The NHS has been given a rare opportunity to develop a Long Term Plan – one that has the potential to span two governments over the next ten years. The crucial question is how to use this money to ensure a health service fit for the future. This is particularly pertinent given the rising patient demand and growing financial pressures facing the NHS.
So here are some priorities for the Long Term Plan if NHS England, NHS Improvement and the other national leaders want to square the circle of demand and supply whilst tackling the issues that matter most to patients, delivering an integrated health and social care system, and remaining politically credible:
- Don’t promise to make up all the ground on all the access targets. Instead focus on the very important targets where speed is of the essence for immediate clinical outcomes, such as cancer waits and blue light ambulance journeys. On issues such as A&E waiting times, focus more effort and scrutiny on patient experience. This is far the more important measurement as, in reality, few patients can differentiate between those departments that are meeting the standard of 95% of patients admitted, transferred or discharged within four hours; and those departments that are only achieving 85%.

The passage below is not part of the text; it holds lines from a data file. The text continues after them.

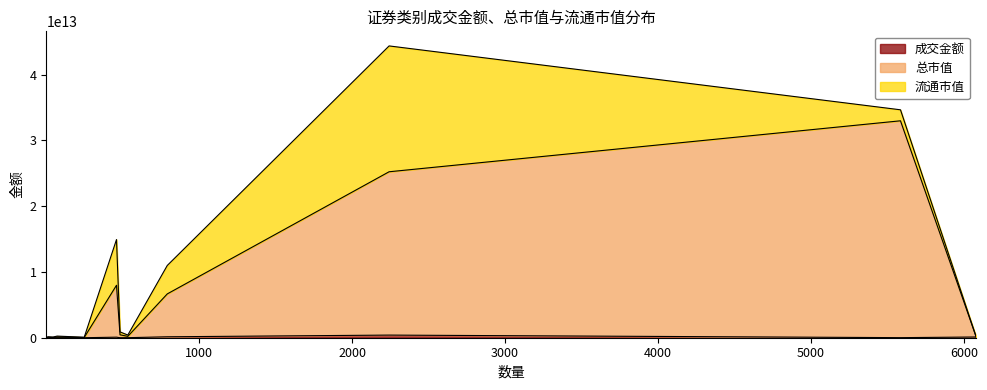

Is it true that 流通市值 equals 1672856236069.5 at 债券现券?

True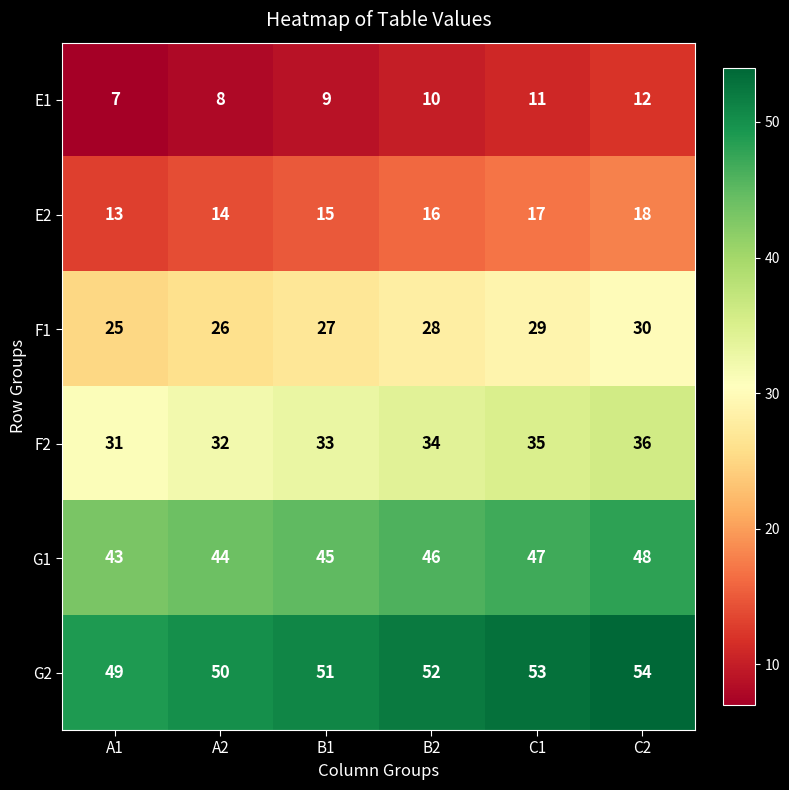

At how many categories does at least one series exceed 48?

6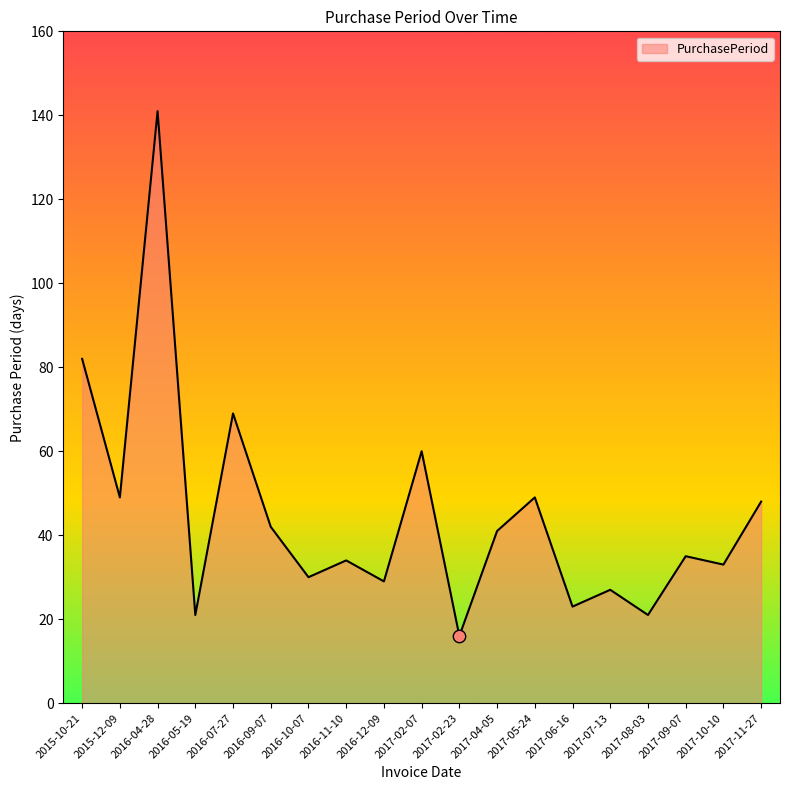

Approximately how many times larger is the value at 2016-10-07 compared to 2017-04-05?

0.7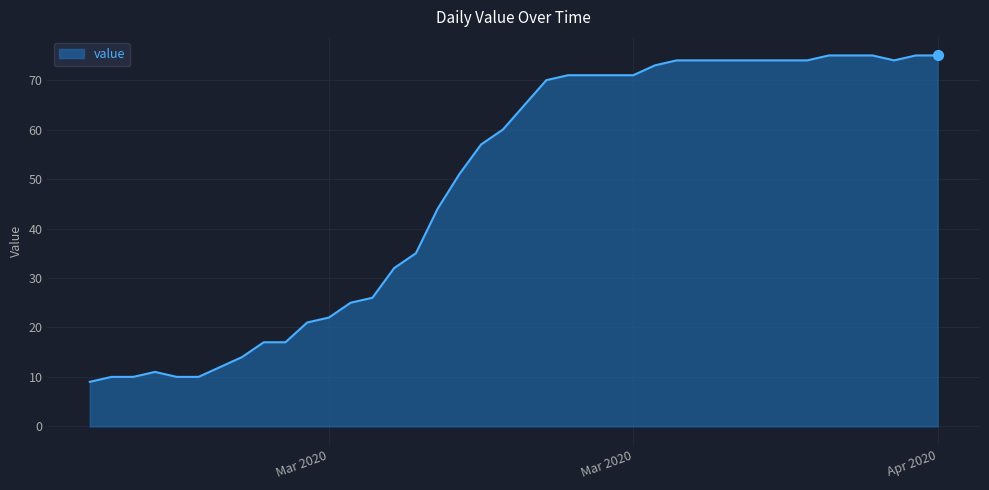

What is the difference between the maximum and minimum values?

66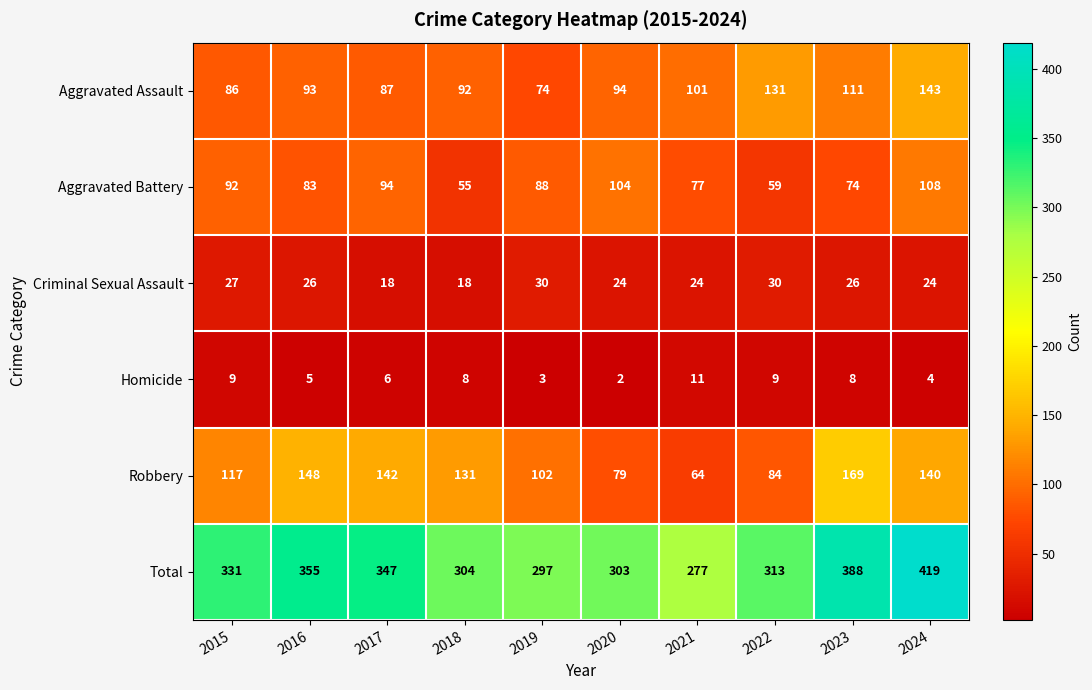

What is the spread (max minus min) of values at 2024?

415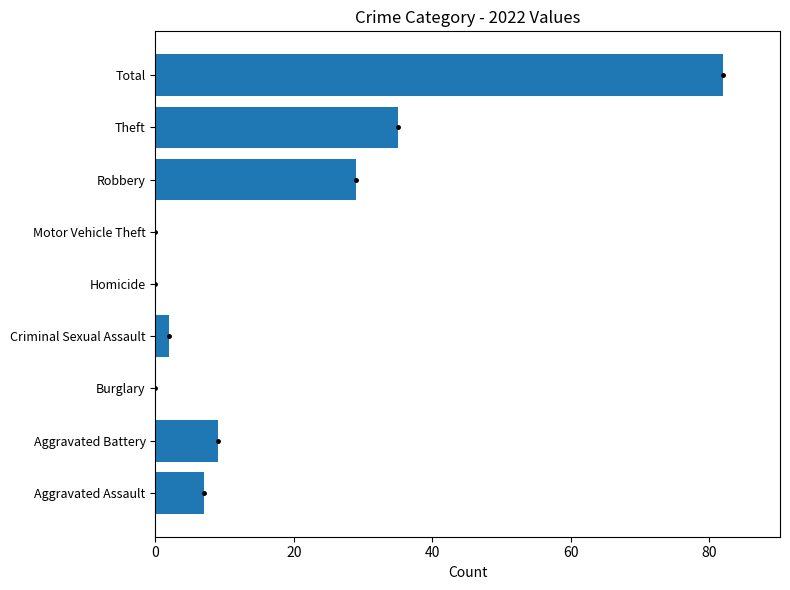

Does the chart contain stacked bars?

No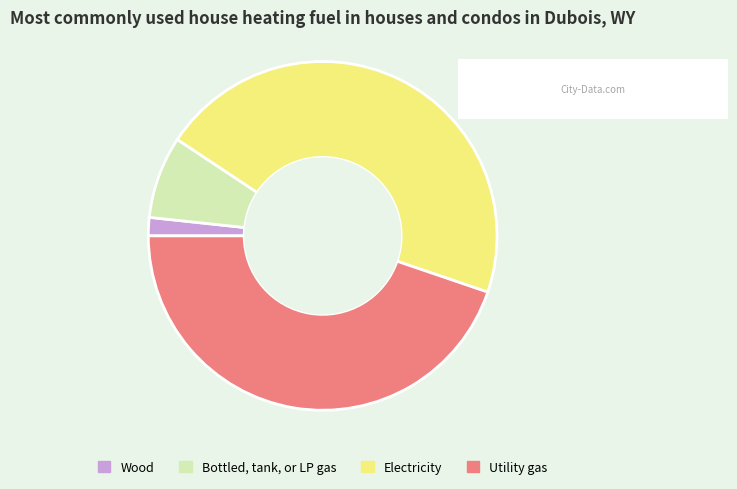

Rank the categories by value from lowest to highest.

Wood, Bottled, tank, or LP gas, Utility gas, Electricity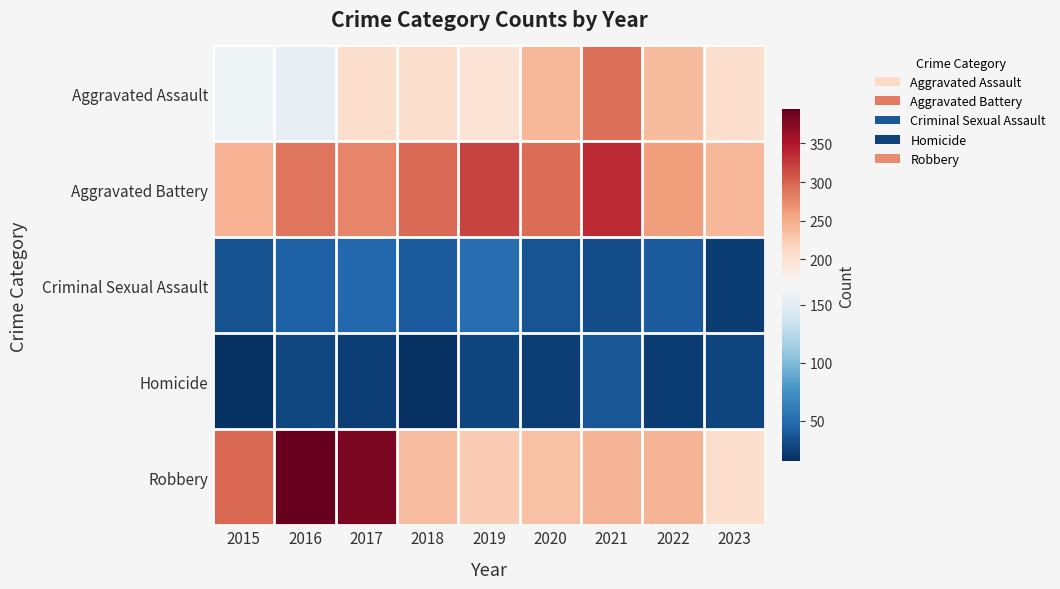

Reading left to right, extract all data points from this chart.

Aggravated Assault: 2015=160	2016=154	2017=207	2018=206	2019=197	2020=242	2021=292	2022=239	2023=207
Aggravated Battery: 2015=246	2016=288	2017=277	2018=296	2019=321	2020=293	2021=336	2022=261	2023=242
Criminal Sexual Assault: 2015=34	2016=43	2017=47	2018=40	2019=51	2020=36	2021=32	2022=40	2023=23
Homicide: 2015=17	2016=29	2017=24	2018=15	2019=27	2020=24	2021=37	2022=23	2023=28
Robbery: 2015=297	2016=394	2017=381	2018=237	2019=224	2020=233	2021=244	2022=244	2023=207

- Look at using some different metrics of performance and choose those that better reflect the aim of delivering improved population health management. So, for example, by choosing a measure such as ‘the proportion of over 75s living independently’, you will help speed up the delivery of integrated care and increase the likelihood of funding solutions such as community support. You might even look nationally to adopt some of the thinking in Greater Manchester, where success is beginning to be defined as ‘school readiness’ or measures of ‘hopefulness in the teenage population’, for example.
- Allow longer periods of time for improvements in service performance to materialise, bearing in mind that the transformation of organisations takes time, and indeed recognise that it also takes cash to oil the wheels of change in the short term. Rather than promising straight-line performance improvements, commit to sustainable improvements when new systems and new ways of working are in place across the board.
- Re-calibrate the allocation of resources to address the physical, psychological and social needs of the population; the current position under-addresses the last two and, as a consequence, drives more of the first.
- Be realistic about the need to have an adequate level of management staff within the NHS. Without an appropriate level of spend on management, the system will be worse-off. It is imperative to avoid reducing management spend further as it is fundamentally counterproductive and does not benefit the clinical staff.
- Work more constructively with pharmaceutical and medtech companies by focusing on value creation and not just price reduction. In a post-Brexit environment, these industries need to see the NHS as a place that they want to do business. If the NHS can get this right, then it can genuinely start to discuss risk share and value-based pricing.
- Don’t promise ‘technology’ as an amorphous panacea but focus on the most proven and relevant solutions. Investment in data infrastructure to achieve risk stratification and case management will be vital if the NHS is going to be able to succeed in the shift to population health management.
- Be honest with the public about the need for us to share data in order to use artificial intelligence (AI) and machine learning, which can then help target those most at risk. Once the NHS has these systems in place it will be possible to target resources directly at those with the greatest need – even if that means that others will have to wait a bit longer for support. This is especially important in primary care and may require changing the current access arrangements that have governed General Practice since 1948.
The Long Term Plan is rightly seen as a major opportunity for the NHS to set a new course to deliver greater value and better health outcomes. Yet it will also involve difficult choices, particularly given the financial starting position of the health service. As the plan is being finalised, ambition must be matched with realism, whilst the desire for transformation and innovation should be linked to securing an appropriate share of the new investment.
Mike Farrar is a Senior Adviser at Hanover Communications and former Chief Executive of the NHS Confederation.